* How to complete this task: Go through the data below and return each line where the string "dumbbell" appears.

* Listed entries:

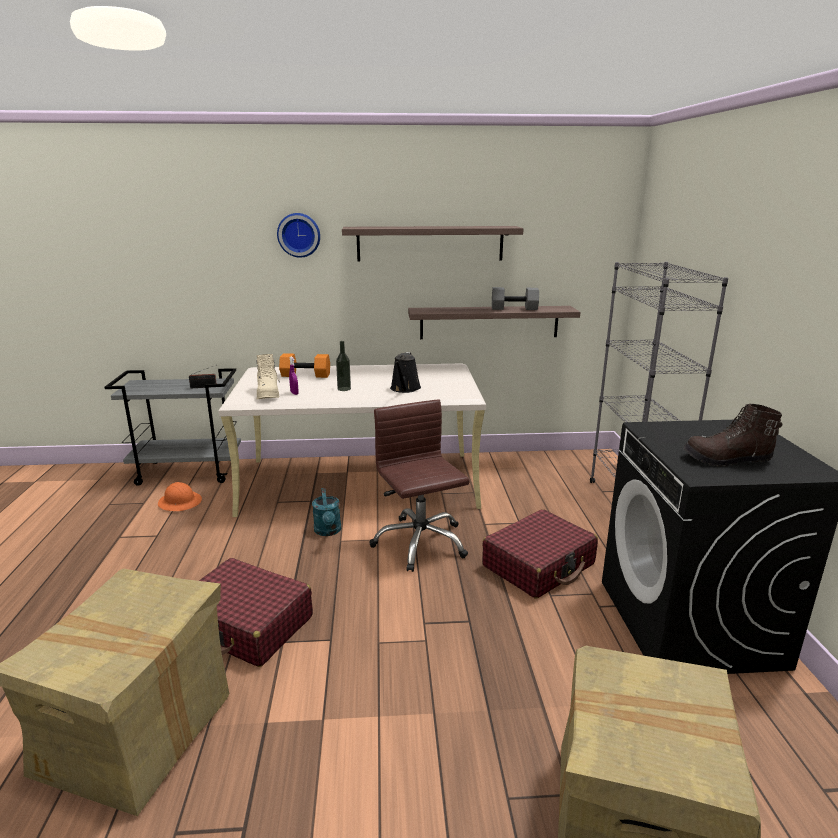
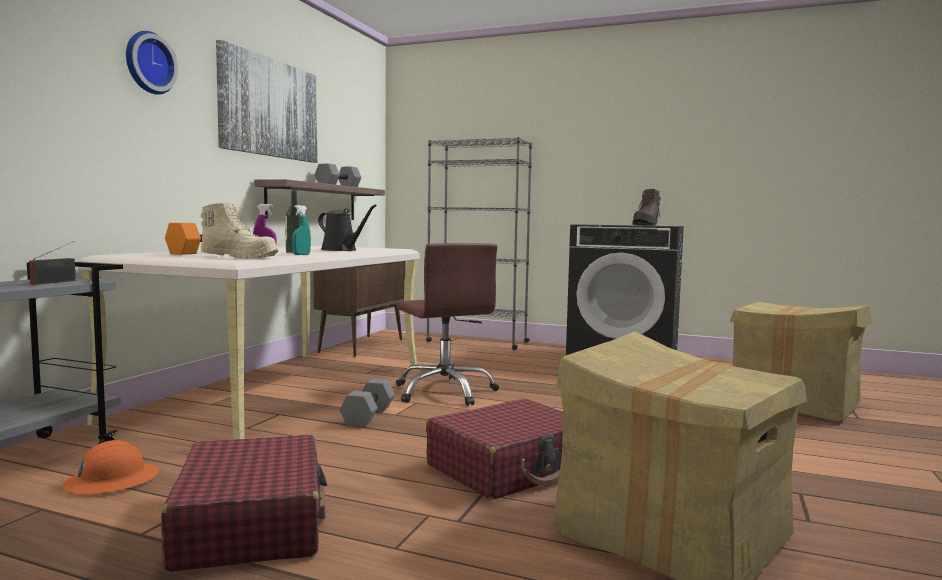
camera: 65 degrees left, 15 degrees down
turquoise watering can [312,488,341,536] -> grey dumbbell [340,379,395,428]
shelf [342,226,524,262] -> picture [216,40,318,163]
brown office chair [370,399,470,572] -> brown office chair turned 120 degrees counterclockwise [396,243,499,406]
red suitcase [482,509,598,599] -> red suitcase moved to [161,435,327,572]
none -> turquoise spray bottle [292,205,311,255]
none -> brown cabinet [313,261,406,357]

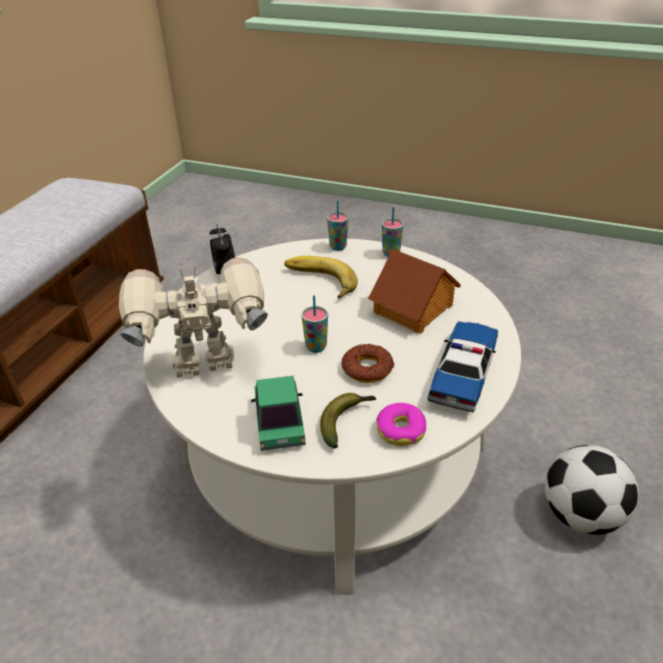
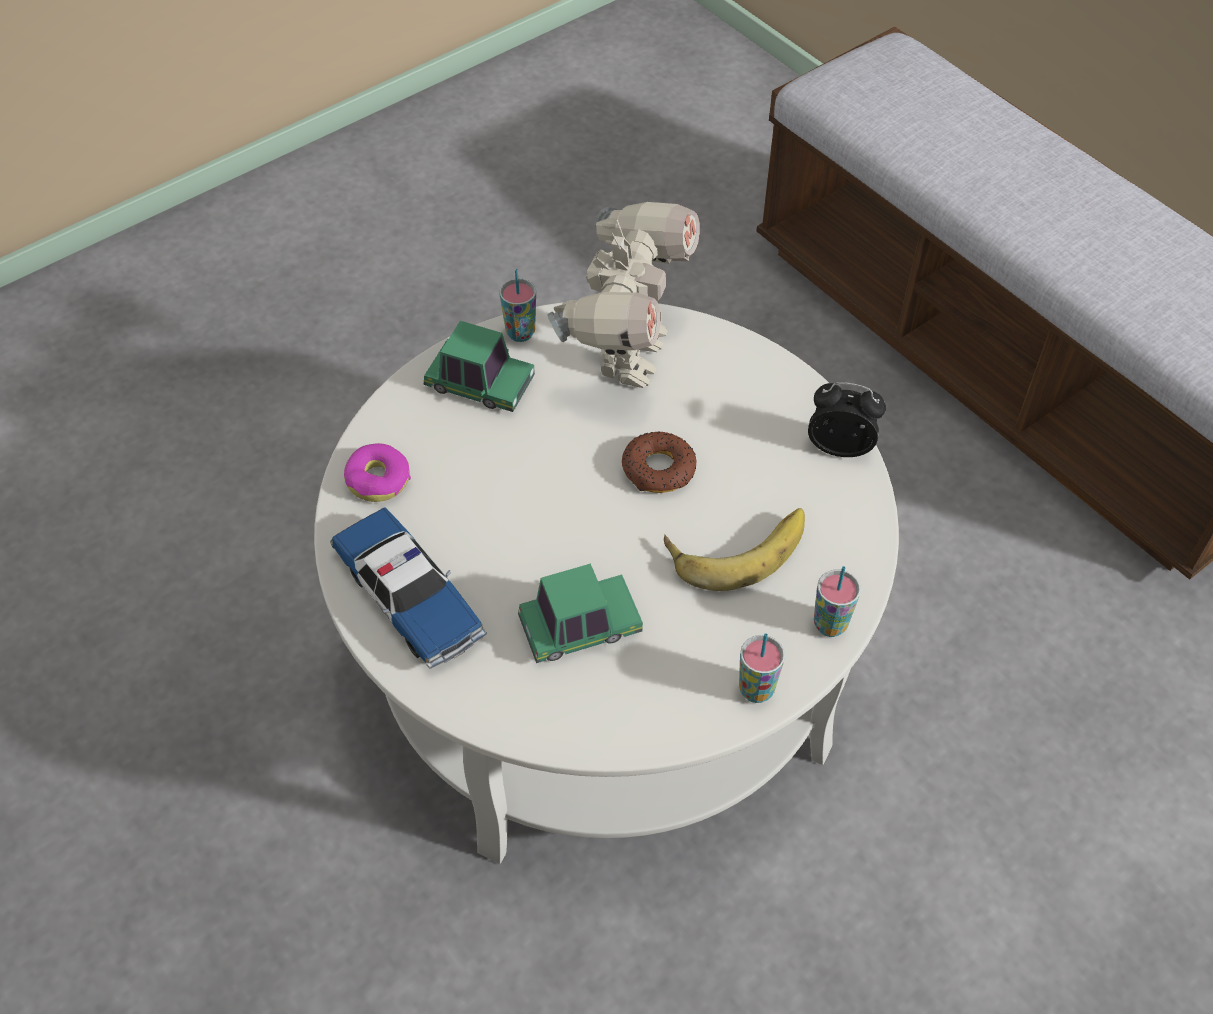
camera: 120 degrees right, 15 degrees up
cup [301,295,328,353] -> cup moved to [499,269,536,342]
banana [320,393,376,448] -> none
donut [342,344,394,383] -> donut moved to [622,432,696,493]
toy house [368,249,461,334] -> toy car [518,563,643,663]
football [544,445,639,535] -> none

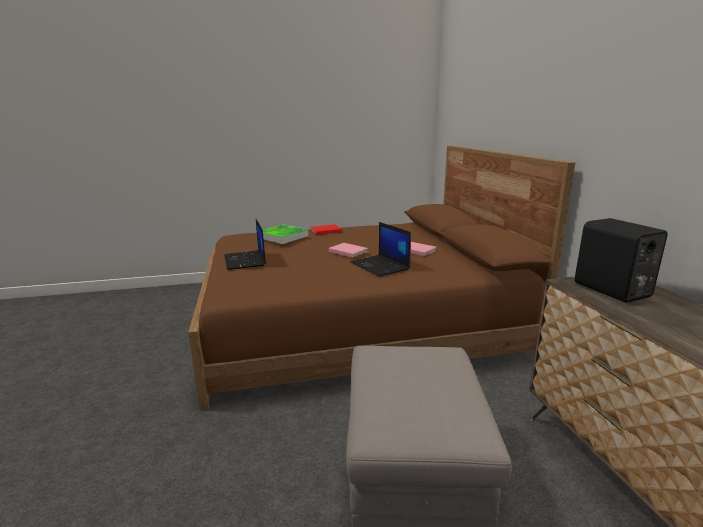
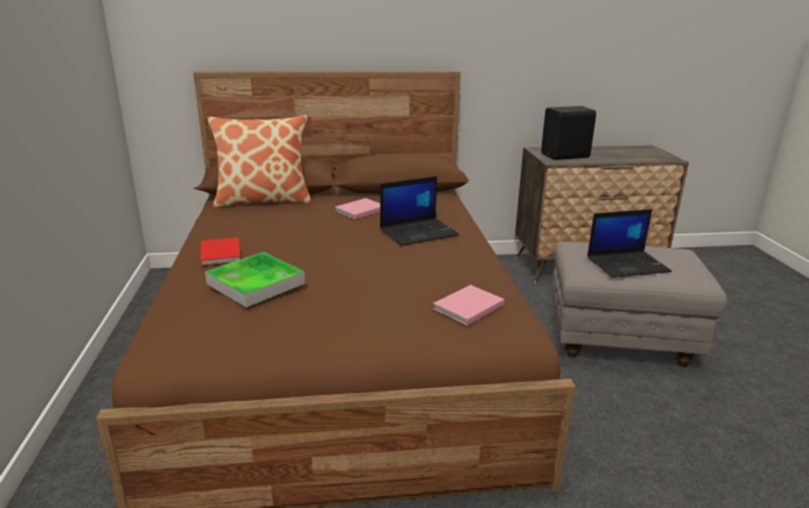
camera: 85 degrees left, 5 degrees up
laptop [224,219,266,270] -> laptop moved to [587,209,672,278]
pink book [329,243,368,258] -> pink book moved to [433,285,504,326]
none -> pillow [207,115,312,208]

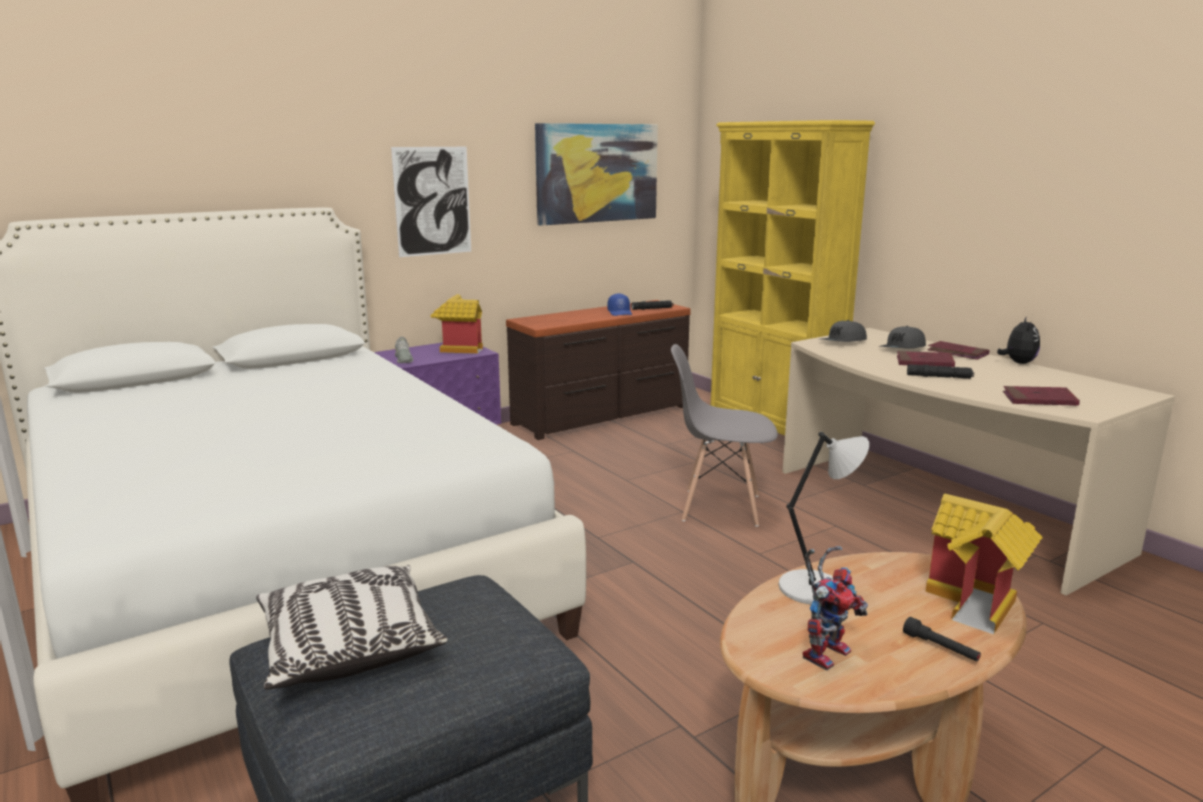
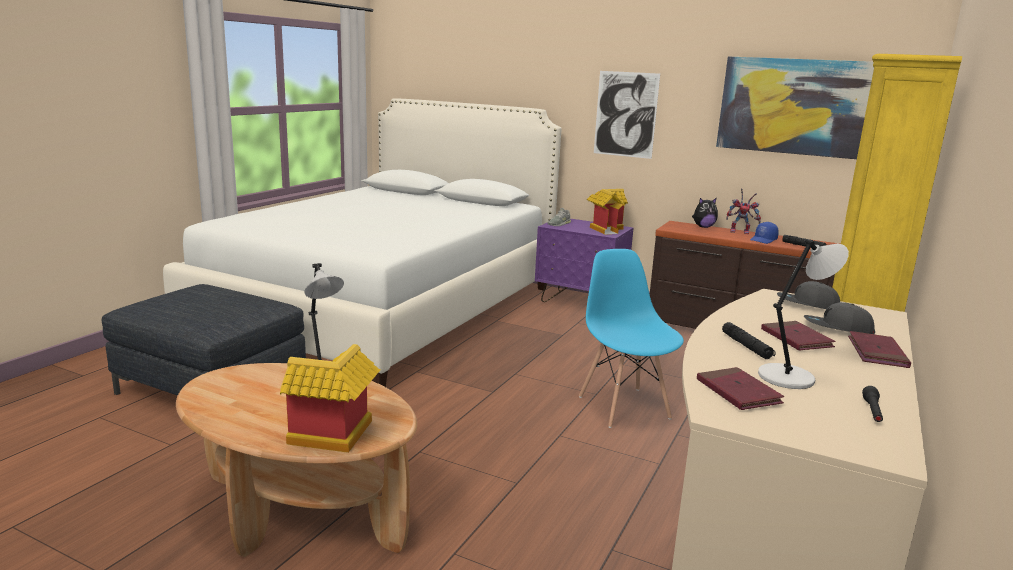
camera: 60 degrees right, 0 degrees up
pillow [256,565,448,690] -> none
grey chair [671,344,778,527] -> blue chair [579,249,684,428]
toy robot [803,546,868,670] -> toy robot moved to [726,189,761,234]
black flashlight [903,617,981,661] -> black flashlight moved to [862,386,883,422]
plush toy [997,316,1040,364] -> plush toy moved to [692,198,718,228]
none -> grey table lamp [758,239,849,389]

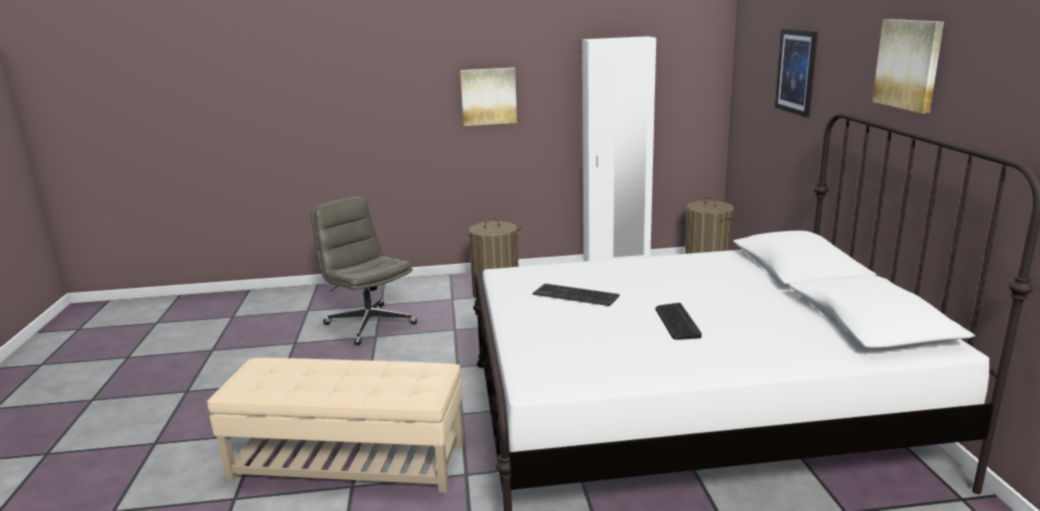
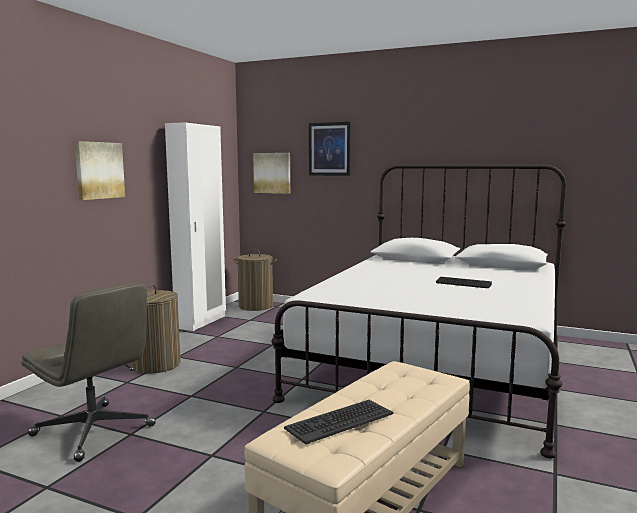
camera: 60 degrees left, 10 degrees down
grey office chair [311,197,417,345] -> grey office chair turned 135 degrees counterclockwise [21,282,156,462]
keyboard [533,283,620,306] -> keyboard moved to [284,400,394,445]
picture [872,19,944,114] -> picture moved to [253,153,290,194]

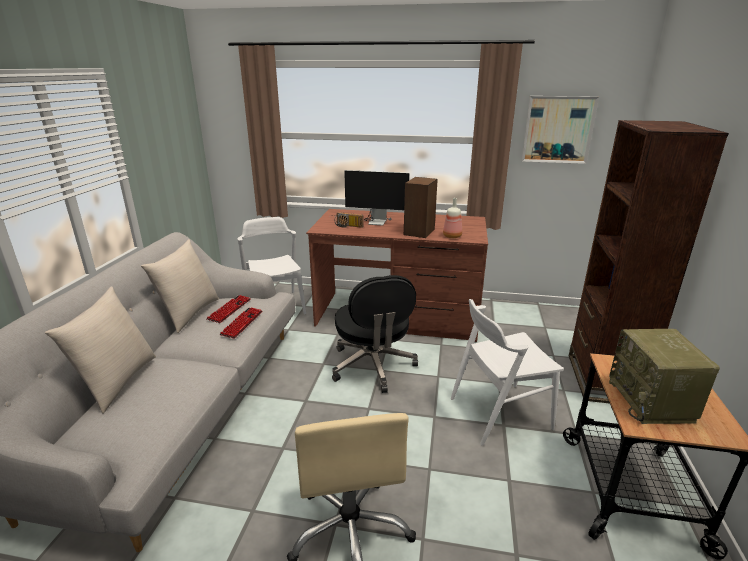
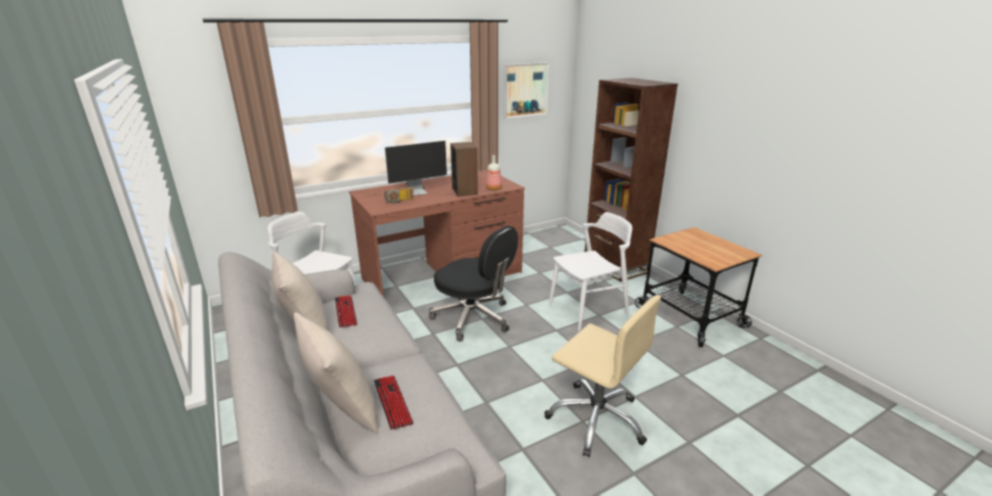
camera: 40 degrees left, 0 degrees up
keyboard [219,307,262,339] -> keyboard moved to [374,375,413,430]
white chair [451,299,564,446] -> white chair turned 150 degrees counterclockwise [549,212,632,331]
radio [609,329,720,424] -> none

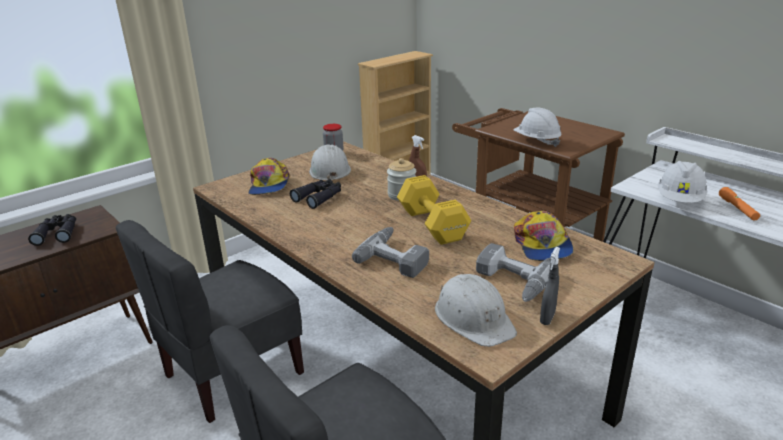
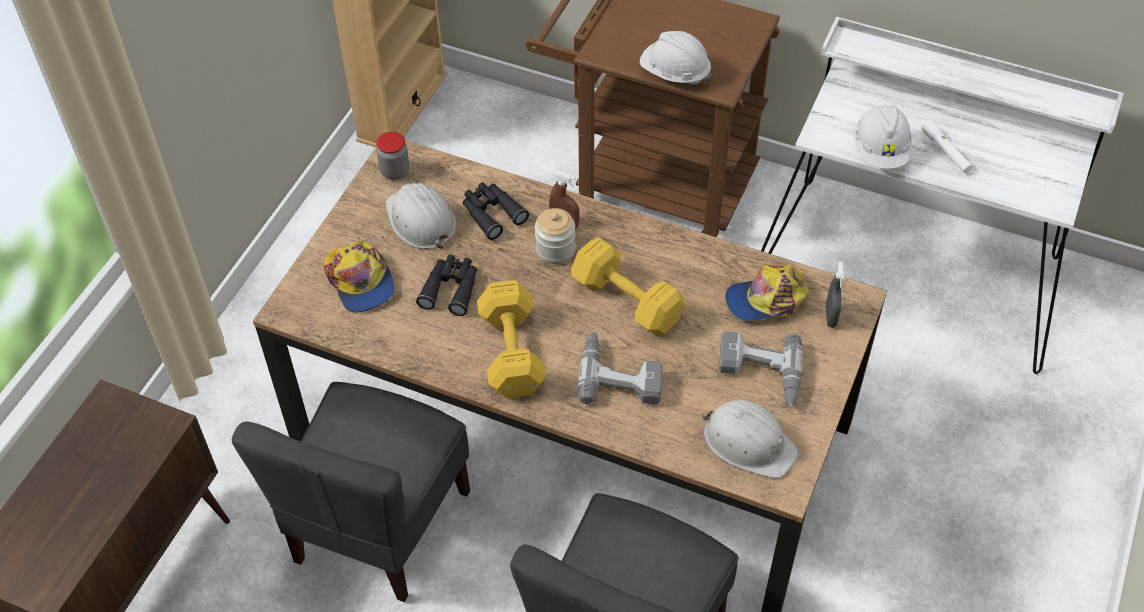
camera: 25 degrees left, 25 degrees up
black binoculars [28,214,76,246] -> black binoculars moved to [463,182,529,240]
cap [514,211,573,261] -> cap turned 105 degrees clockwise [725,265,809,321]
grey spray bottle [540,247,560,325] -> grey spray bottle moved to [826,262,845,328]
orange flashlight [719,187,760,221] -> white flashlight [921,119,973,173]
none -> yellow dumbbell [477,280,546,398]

* Answer to the problem:
turquoise watering can [312,488,341,536] -> grey dumbbell [340,379,395,428]
none -> yellow dumbbell [477,280,546,398]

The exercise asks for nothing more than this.